In playing the campaign, it's very smooth. Surprisingly so, even. Everything nicely segues into each other, and there's tons of hard moral choices your players must make to get to the clues. That said, there is still a lot of stuff your players will not get to in The Spawn. Mine never saw the Mine Owners' Association meeting. They never brought Jose with them. They never tried to break into the mining HQ at night. They never tried to get jobs as miners. Don't stress yourself - plan out a route, and try to guide the players down it with clues. You should, absolutely, have them go dig up the graves, head to the mining HQ, go with Dr. Freeborn (they will die otherwise, and brutally), get to the Beasley manor, and meet the Cthonians. Probably in that order. By any means necessary, and there's a lot of way to make it happen, start a riot. Have the riot act as cover for them, in fact, make them do dubious things so they have to use the riot as cover. It's an excellent way to force players to explore their characters' morals, evaluate their slowly dwindling Sanity as they do ever more depraved things to find answers, and ultimately question if they're really any better than the beasts they're up against, both human and inhuman. He who fights monsters, after all...
If there's a flaw I have with The Spawn, it's that it may be a tad difficult for newcomers or for people who play legally-bound characters. It takes a little moral dubiousness and an adventurous spirit to deal with the themes and plot this one uses, so let your players know accordingly. Chaosium says this is a start point if you run The Great Old Ones as a campaign, and I'd have to say I very much disagree with that. Rather, it's better the players have one or two smaller adventures under their belts first before they tackle this one. If they don't, it may well eat their unwary, unknowing characters alive. If that's not your intent, give them a fairer shot. I ran Dead Man Stomp and The Madman before this one, both good starter points for new characters and a great way to help establish characters. That way, when the Cthonians burn them alive, it will be all the more horrible for the survivors. Nope, this is not a campaign for nice Keepers - which should be nobody who Keeps, hopefully.

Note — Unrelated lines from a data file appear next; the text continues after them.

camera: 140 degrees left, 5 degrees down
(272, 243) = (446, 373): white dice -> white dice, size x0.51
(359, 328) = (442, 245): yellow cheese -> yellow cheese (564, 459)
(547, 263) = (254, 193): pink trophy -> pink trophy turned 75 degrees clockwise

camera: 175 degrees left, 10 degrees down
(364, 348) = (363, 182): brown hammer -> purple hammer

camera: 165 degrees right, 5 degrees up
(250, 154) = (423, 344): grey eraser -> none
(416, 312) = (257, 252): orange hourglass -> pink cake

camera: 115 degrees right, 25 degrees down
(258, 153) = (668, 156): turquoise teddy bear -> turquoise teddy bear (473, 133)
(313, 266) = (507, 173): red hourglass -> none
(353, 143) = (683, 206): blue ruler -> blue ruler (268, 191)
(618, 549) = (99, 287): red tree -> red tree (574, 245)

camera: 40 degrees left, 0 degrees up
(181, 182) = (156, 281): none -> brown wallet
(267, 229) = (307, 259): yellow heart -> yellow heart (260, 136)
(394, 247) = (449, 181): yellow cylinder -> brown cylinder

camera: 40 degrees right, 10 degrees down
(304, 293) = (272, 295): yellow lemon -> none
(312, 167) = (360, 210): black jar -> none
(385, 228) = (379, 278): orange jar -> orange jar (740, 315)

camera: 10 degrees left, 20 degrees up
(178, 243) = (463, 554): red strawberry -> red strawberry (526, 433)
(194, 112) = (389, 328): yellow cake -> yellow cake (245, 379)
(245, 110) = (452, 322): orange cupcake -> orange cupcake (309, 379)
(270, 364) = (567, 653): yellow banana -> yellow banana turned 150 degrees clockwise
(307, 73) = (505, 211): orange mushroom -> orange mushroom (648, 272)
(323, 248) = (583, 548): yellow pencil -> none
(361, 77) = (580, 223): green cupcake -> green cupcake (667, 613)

All in all, I love this campaign to bits. Love it, love it. It took some convincing from it and some actual time, but I found it growing on me and really have come to love Jose Green, Dr. Freeborn, even the slimy Beasleys for the characters they are and the story they have to tell. It's an excellent pulp game for more experienced players and really has a unique setting you don't see in most CoC modules. Really, how many can you name that, without tweaking, take place in the American southwest, where things are just a bit grittier and a bit more dubious? The desert and its mountains hide many secrets, friends, and they're just waiting to be discovered. Give this one a shot, but be sure to flesh the NPCs out. You will get a lot out of it if you throw details in, make the NPCs more 3D, and make the props by hand. A great campaign, highly recommended. 8.5/10 radioactive Xuntani Uranium stars.